Why your CEO should work a shift in the contact center
In competitive markets, customer service is often the most important differentiator. This is especially true if companies are selling similar products, at similar prices – and for service businesses such as utilities and financial services where there is no physical product to create a differentiation. When customer service is the main source of competitive advantage, it’s essential to instill a desire to help the customer in every employee. You need to make customer service everyone’s job.
Simply telling every member of the company that they’re responsible for customer service is never going to be enough. In fact, it might actually prove counter-productive should employees jump in and answer calls or social media questions, giving inconsistent or confusing answers. So, how do you make customer service everyone’s job, without creating complications? Below are four areas that may help.
1. Give everyone – including the CEO – a stint in the contact center
You might consider the approach taken by Amazon founder and CEO, Jeff Bezos, who asks thousands of managers, including himself, to spend two days working in the contact center as part of training sessions every year. A spell on the frontline helps people get a much better feel for the negatives and positives of the customer experience. What makes customers unhappy about the product or service, what do they struggle with and what areas need fixing? Only by spending time on the frontline can everyone – including senior executives – really understand how systems and processes relate to customers and how they can be amended to improve the experience.

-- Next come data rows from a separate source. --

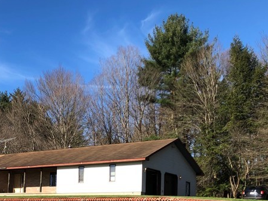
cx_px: 11
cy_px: 194
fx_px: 495
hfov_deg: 28.7
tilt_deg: +5.0
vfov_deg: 22.2
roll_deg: -3.2
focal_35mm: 64
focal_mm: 3.99
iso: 20
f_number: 1.8
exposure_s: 1/1185
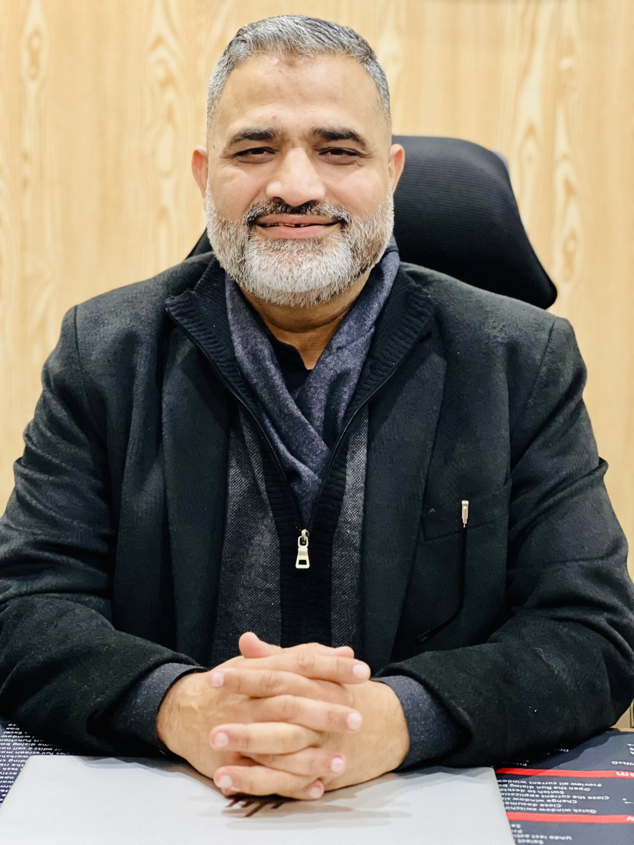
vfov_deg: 25.3
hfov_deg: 19.1
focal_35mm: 77
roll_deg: -1.4
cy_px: 422
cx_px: 317
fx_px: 1880
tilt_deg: -6.4
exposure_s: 1/14
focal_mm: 9
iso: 640
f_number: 2.8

2. Make customer service part of the culture
Creating a strong customer service culture within an organization has to start with the top management who can set an example to everyone else. Explain to people what they can do to support customer service as part of their individual job roles. Give them objectives that relate to customer service – and reward them for achieving them. Some companies have created the role of Chief Customer Officer, a senior executive that sits on the board, working independently of other departments to ensure the whole organization is focused around customer-centric strategies.
3. Enforce consistency
Train everyone about what good customer service should look like in your company to ensure consumers receive a similar level of service whoever they approach. Employees need to know what they can do for customers, how to handle concerns, and the best ways to resolve any problems that may arise. Make sure you provide the three important capabilities that Forrester Research recommends for all staff that come into contact with customers:
- The ability to access and use information – to help deliver fast, accurate answers to customers’ questions
- The ability to interact with others as needed – if they can’t resolve a customer’s problem, employees should have processes or workflow available to quickly bring in other employees who can
- The ability to change context or location – employees should be given easy access to information to help them understand the context of a customer’s query (for example did the customer just abandon their purchase in the online checkout or raise a support ticket?)
4. Use technology to help
If you want everyone in the company to take ownership of customer service then technology can be a big enabler. Firstly, it can create a workflow that enables customer queries to be seamlessly passed on the best correct subject experts within the organization to help. Secondly, it can track all customer contacts – even if they originate outside of the customer service department – to ensure they are handled in a fast, consistent, high quality way right through to resolution. Finally, through you can create a centralized knowledge base that is available to all customer-facing staff, whatever channel they are dealing with, or department they are part of. This allows people to efficiently support customers with consistent answers, improving the experience.
Company culture, leadership, training and technology; all of these can play a role if you want to become a customer-centric organization where all employees really take responsibility for customer service. Encouraging your CEO to put in a shift in the contact center might well be a good place to start!